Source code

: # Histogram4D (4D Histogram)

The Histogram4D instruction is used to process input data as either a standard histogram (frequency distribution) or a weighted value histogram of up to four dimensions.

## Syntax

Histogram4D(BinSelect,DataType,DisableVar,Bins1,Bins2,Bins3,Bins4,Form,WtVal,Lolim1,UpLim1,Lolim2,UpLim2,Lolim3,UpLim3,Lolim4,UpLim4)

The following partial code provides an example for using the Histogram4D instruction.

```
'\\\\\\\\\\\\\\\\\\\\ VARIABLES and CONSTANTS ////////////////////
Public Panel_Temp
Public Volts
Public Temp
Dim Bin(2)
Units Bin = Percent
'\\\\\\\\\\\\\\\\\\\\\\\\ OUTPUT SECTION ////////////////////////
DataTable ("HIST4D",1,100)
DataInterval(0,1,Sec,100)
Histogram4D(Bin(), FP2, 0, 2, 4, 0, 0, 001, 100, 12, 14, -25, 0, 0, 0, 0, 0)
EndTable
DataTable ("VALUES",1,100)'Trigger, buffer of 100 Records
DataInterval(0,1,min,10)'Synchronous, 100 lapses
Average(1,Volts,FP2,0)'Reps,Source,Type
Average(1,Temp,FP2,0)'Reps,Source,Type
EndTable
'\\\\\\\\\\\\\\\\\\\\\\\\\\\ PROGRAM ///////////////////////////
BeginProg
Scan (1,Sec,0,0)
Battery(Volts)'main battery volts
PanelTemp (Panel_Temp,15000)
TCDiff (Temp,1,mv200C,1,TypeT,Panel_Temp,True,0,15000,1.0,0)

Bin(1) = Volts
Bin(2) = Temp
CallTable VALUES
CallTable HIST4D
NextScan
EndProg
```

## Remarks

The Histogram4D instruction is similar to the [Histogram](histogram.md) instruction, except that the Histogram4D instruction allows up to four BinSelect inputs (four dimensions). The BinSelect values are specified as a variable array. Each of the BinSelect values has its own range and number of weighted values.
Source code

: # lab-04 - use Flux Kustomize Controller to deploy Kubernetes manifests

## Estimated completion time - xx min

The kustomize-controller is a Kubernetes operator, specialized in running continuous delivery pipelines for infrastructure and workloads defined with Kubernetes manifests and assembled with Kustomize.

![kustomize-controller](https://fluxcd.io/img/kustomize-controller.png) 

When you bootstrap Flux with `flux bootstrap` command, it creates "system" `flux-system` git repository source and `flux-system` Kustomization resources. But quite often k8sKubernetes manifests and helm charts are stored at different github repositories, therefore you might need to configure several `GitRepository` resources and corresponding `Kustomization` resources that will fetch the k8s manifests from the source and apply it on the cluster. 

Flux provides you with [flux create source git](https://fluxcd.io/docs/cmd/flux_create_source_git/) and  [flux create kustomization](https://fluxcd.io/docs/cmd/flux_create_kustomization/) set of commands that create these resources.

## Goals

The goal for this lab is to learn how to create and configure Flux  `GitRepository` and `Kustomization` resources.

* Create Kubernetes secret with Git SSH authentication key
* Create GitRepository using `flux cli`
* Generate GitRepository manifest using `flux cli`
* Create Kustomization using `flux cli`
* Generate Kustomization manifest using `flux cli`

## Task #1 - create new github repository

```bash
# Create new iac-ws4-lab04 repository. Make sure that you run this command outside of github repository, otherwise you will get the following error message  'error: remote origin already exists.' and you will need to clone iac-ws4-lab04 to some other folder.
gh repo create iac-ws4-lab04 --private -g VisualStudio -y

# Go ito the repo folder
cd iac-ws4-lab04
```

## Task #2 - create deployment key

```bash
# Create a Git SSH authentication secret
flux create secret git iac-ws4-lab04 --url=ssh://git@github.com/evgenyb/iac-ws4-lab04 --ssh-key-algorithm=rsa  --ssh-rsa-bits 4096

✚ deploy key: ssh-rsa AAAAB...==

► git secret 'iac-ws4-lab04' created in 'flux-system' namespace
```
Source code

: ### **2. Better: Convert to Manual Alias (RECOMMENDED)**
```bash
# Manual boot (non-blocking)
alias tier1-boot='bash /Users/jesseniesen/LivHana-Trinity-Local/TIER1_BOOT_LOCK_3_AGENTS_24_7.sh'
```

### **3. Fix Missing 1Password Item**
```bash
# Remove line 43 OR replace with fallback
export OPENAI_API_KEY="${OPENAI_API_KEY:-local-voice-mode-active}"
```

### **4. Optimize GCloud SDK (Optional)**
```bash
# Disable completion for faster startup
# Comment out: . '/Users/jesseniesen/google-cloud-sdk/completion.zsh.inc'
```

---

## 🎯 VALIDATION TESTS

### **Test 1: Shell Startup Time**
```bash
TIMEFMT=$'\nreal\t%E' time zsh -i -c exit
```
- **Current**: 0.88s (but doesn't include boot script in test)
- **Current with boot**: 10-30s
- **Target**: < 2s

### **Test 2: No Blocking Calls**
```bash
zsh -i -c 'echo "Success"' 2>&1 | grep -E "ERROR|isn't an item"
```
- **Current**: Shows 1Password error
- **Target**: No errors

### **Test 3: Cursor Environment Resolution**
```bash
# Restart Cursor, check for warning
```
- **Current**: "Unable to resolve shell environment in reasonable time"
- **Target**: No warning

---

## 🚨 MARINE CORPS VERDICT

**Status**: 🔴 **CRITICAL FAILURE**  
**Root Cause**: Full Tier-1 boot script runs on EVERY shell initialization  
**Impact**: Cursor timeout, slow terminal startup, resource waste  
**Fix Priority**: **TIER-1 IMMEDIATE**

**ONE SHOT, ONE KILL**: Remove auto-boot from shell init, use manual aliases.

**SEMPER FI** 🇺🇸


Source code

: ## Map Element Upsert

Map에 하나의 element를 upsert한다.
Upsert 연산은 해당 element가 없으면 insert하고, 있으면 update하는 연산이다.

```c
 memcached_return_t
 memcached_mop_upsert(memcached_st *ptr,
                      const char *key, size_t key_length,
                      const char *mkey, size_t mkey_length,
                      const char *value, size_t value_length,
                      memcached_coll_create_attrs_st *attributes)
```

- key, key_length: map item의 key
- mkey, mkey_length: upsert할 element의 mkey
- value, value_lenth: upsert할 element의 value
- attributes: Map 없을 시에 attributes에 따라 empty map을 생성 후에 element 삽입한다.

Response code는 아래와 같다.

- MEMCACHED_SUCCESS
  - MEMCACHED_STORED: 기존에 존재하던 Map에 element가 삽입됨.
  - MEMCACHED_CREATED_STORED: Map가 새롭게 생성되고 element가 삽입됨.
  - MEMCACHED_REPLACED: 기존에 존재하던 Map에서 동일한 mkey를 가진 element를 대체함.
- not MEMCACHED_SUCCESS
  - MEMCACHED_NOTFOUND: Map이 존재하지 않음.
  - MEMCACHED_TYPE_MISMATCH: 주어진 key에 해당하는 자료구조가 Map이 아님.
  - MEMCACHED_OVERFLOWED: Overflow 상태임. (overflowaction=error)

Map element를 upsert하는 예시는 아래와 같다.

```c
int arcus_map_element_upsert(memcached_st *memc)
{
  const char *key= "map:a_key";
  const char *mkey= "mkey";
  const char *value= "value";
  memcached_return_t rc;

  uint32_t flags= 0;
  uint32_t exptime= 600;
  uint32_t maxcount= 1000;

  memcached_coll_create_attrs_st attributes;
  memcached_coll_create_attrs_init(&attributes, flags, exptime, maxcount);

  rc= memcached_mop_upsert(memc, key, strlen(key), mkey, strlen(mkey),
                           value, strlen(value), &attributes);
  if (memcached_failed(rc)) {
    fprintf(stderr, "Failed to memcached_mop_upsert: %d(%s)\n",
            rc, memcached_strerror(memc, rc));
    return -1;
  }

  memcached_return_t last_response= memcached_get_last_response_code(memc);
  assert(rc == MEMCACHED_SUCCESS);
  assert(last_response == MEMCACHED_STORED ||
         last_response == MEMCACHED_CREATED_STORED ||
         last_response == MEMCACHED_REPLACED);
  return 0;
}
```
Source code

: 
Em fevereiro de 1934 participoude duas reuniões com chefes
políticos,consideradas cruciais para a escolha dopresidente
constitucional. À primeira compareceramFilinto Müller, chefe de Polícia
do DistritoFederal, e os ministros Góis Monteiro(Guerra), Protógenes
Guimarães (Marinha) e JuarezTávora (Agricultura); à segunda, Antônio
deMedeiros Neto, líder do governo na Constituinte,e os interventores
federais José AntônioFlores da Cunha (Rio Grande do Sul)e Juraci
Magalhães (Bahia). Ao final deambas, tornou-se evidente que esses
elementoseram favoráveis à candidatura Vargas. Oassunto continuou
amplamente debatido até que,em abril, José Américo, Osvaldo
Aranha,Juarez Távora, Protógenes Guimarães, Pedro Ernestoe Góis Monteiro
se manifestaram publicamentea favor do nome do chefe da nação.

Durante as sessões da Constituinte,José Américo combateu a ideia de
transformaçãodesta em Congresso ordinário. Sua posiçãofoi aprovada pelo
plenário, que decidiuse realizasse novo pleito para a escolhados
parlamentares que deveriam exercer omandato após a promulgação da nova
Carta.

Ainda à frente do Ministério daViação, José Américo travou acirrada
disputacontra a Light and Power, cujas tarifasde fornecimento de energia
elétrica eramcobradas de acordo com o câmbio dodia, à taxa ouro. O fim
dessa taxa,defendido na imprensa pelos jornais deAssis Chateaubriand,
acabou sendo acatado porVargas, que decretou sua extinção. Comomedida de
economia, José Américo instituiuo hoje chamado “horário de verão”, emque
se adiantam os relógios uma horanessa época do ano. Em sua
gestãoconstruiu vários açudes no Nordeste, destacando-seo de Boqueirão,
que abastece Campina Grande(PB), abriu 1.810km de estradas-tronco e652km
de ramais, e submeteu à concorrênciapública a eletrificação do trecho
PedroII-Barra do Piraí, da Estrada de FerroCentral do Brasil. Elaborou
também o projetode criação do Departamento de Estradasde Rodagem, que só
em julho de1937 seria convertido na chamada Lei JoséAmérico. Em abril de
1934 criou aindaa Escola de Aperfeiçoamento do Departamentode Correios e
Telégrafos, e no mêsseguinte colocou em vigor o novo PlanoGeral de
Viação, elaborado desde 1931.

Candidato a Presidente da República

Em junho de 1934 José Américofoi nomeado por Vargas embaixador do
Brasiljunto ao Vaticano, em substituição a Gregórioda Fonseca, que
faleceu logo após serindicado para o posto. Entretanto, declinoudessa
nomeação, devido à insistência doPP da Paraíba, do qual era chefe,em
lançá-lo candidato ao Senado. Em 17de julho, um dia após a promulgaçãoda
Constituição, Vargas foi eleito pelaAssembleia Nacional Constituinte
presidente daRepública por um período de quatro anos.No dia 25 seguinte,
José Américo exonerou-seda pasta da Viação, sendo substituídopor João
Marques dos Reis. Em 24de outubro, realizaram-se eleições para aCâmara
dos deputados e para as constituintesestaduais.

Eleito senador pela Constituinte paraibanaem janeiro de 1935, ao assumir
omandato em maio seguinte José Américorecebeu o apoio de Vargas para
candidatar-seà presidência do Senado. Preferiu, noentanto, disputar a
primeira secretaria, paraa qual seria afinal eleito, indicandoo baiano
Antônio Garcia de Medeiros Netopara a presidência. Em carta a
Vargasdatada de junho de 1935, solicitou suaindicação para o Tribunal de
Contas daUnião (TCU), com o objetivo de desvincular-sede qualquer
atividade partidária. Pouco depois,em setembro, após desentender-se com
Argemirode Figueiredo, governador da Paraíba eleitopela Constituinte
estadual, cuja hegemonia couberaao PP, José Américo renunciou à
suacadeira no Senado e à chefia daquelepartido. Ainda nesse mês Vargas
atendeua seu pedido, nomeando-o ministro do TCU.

++++++

REQUIREMENT:
What you give back should be only the lines of the records above, starting at the line with "omandato em maio" and ending at the line with "suacadeira no Senado", restated word for word.

RESPONSE BOX:
omandato em maio seguinte José Américorecebeu o apoio de Vargas para
candidatar-seà presidência do Senado. Preferiu, noentanto, disputar a
primeira secretaria, paraa qual seria afinal eleito, indicandoo baiano
Antônio Garcia de Medeiros Netopara a presidência. Em carta a
Vargasdatada de junho de 1935, solicitou suaindicação para o Tribunal de
Contas daUnião (TCU), com o objetivo de desvincular-sede qualquer
atividade partidária. Pouco depois,em setembro, após desentender-se com
Argemirode Figueiredo, governador da Paraíba eleitopela Constituinte
estadual, cuja hegemonia couberaao PP, José Américo renunciou à
suacadeira no Senado e à chefia daquelepartido. Ainda nesse mês Vargas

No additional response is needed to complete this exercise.